A selloff of the Nasdaq technology index added more interest in the greenback as a safe haven.
The sentiment towards interest rate hikes has been underlying the general market sentiment for weeks. Yesterday, Treasury Secretary Janet Yellen said that "interest rate hikes may be needed in the near future." Yellen made this comment in a virtual conference in which she argued for the need to avoid an overheating of the economy. She said that although the additional spending that is taking place is relatively small compared to the size of the economy, it could put more pressure on interest rates. This thought seems to be generalized among prestigious investors such as Warren Buffet, who have already expressed their concern about inflationary spikes.
For the moment, treasury bonds have not reacted significantly to these statements, remaining stable at levels that, in the case of the 10-year bond today, stand at 1.60%. However, short-term interest rate futures already anticipate increases in interest rates from the Fed for next year.

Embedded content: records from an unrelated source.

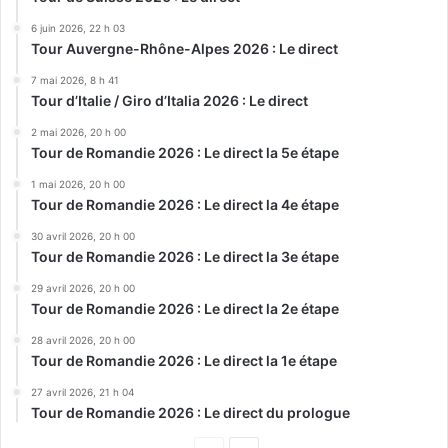
6 juin 2026, 22 h 03
Tour Auvergne-Rhône-Alpes 2026 : Le direct
7 mai 2026, 8 h 41
Tour d’Italie / Giro d’Italia 2026 : Le direct
2 mai 2026, 20 h 00
Tour de Romandie 2026 : Le direct la 5e étape
1 mai 2026, 20 h 00
Tour de Romandie 2026 : Le direct la 4e étape
30 avril 2026, 20 h 00
Tour de Romandie 2026 : Le direct la 3e étape
29 avril 2026, 20 h 00
Tour de Romandie 2026 : Le direct la 2e étape
28 avril 2026, 20 h 00
Tour de Romandie 2026 : Le direct la 1e étape
27 avril 2026, 21 h 04
Tour de Romandie 2026 : Le direct du prologue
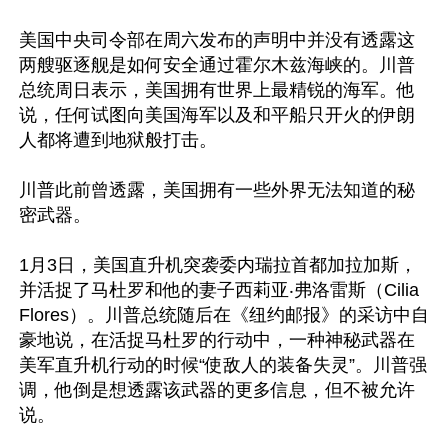
美国中央司令部在周六发布的声明中并没有透露这
两艘驱逐舰是如何安全通过霍尔木兹海峡的。川普
总统周日表示，美国拥有世界上最精锐的海军。他
说，任何试图向美国海军以及和平船只开火的伊朗
人都将遭到地狱般打击。

川普此前曾透露，美国拥有一些外界无法知道的秘
密武器。

1月3日，美国直升机突袭委内瑞拉首都加拉加斯，
并活捉了马杜罗和他的妻子西莉亚‧弗洛雷斯（Cilia 
Flores）。川普总统随后在《纽约邮报》的采访中自
豪地说，在活捉马杜罗的行动中，一种神秘武器在
美军直升机行动的时候“使敌人的装备失灵”。川普强
调，他倒是想透露该武器的更多信息，但不被允许
说。
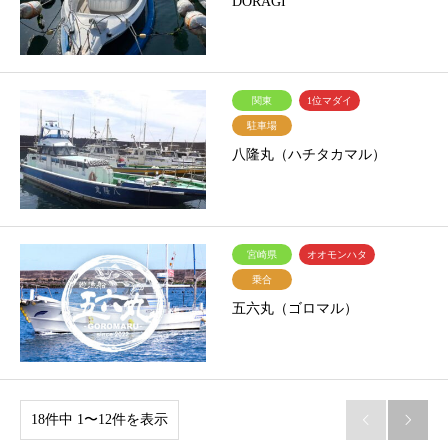
DORAGI
関東
1位マダイ
駐車場
八隆丸（ハチタカマル）
宮崎県
オオモンハタ
乗合
五六丸（ゴロマル）
18件中 1〜12件を表示


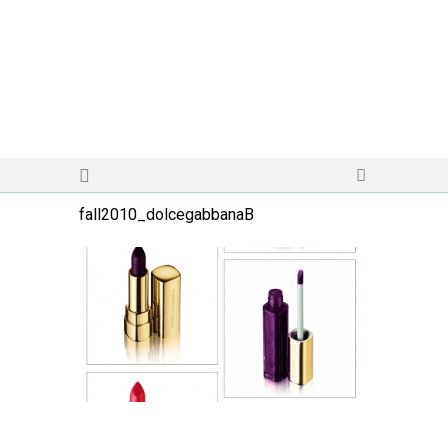
fall2010_dolcegabbanaB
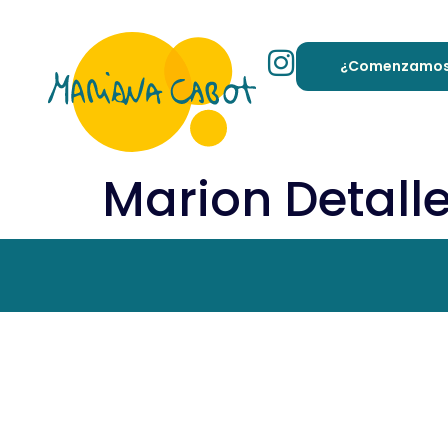
¿Comenzamo
Marion Detall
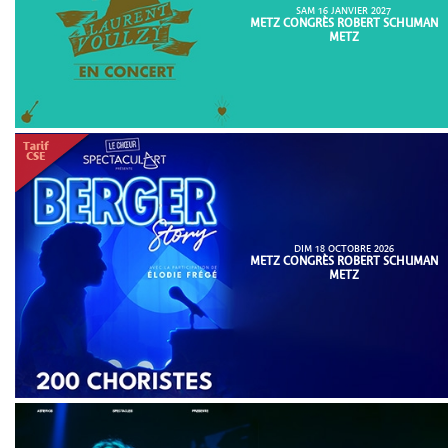
SAM 16 JANVIER 2027
METZ CONGRÈS ROBERT SCHUMAN
METZ
DIM 18 OCTOBRE 2026
METZ CONGRÈS ROBERT SCHUMAN
METZ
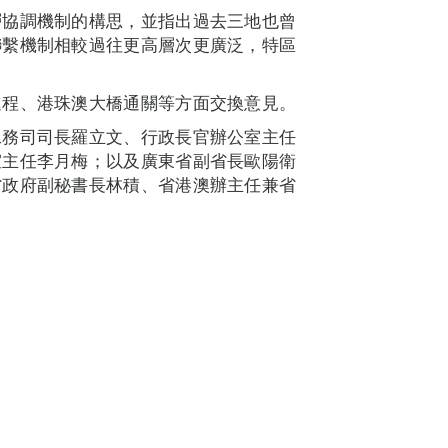
層協調機制的構思，並指出過去三地也曾
聯繫機制相較過往更高層次更廣泛，特區
進程、港珠澳大橋通關等方面交換意見。
工務司司長羅立文、行政長官辦公室主任
室主任李月梅；以及廣東省副省長歐陽衛
省政府副秘書長林積、省港澳辦主任兼省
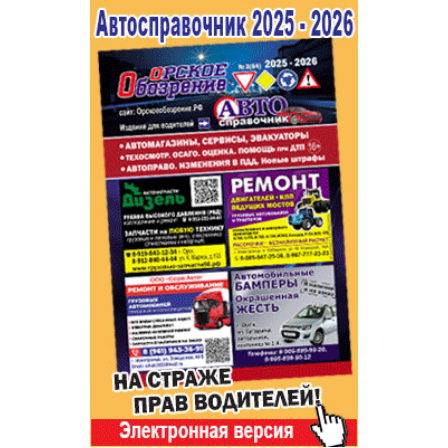
Популярное →
Строительство и ремонт
Афиша
Телекоммуникации и связь
Строительство и ремонт
Торговля
Авто и мото
Бизнес и финансы
Рестораны, кафе, бары
Юристы, Экспертиза, Страхование
Развлечения и отдых
Ремонт
Спорт Фитнес
Социальные организации
Недвижимость
Это интересно
Красота Косметология
Администрация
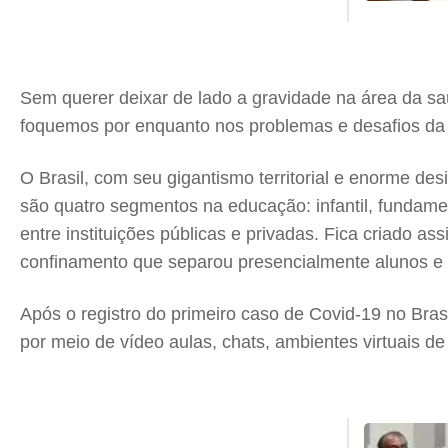
Sem querer deixar de lado a gravidade na área da saú
foquemos por enquanto nos problemas e desafios d
O Brasil, com seu gigantismo territorial e enorme des
são quatro segmentos na educação: infantil, fundame
entre instituições públicas e privadas. Fica criado 
confinamento que separou presencialmente alunos e p
Após o registro do primeiro caso de Covid-19 no Bra
por meio de vídeo aulas, chats, ambientes virtuais de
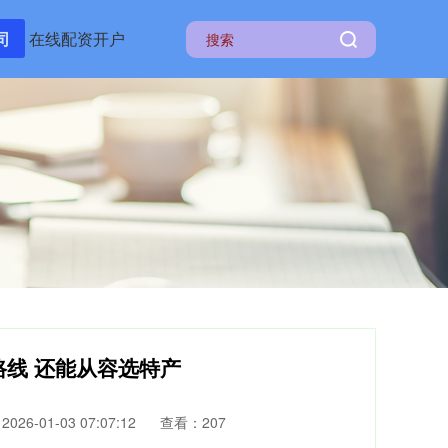
司
在线配资开户
路线 还能从容选特产
26-01-03 07:07:12
查看：207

The effect on the stock markets was negative. The most affected was the Nasdaq technology index that broke down and has lost up to 4.5% in recent days.
As we have pointed out in previous analyzes, the technological index had broken a diamond formation that technically anticipates falls in the asset in question.
Although it is still not possible to speak of a change in trend, the correction is still important, and everything will depend on whether or not this feeling of risk aversion will continue in the market, motivated, in this case, by expectations of inflation and hikes of interest rates sooner than the Fed says. The important levels to watch in this index are 13247, where the 100-day SMA line passes, and that would mean a pivot in the price action and below the main support located around 12,400, below which the trend would change from a technical point of view.
The dollar has experienced a strong rise with this new market scenario. The dollar index is still in the last upward trend that started at the beginning of the year, above the trend line that defines it. But still far from the main resistance level located around 93.13, above which there would be the talk of a reversal of the primary downtrend.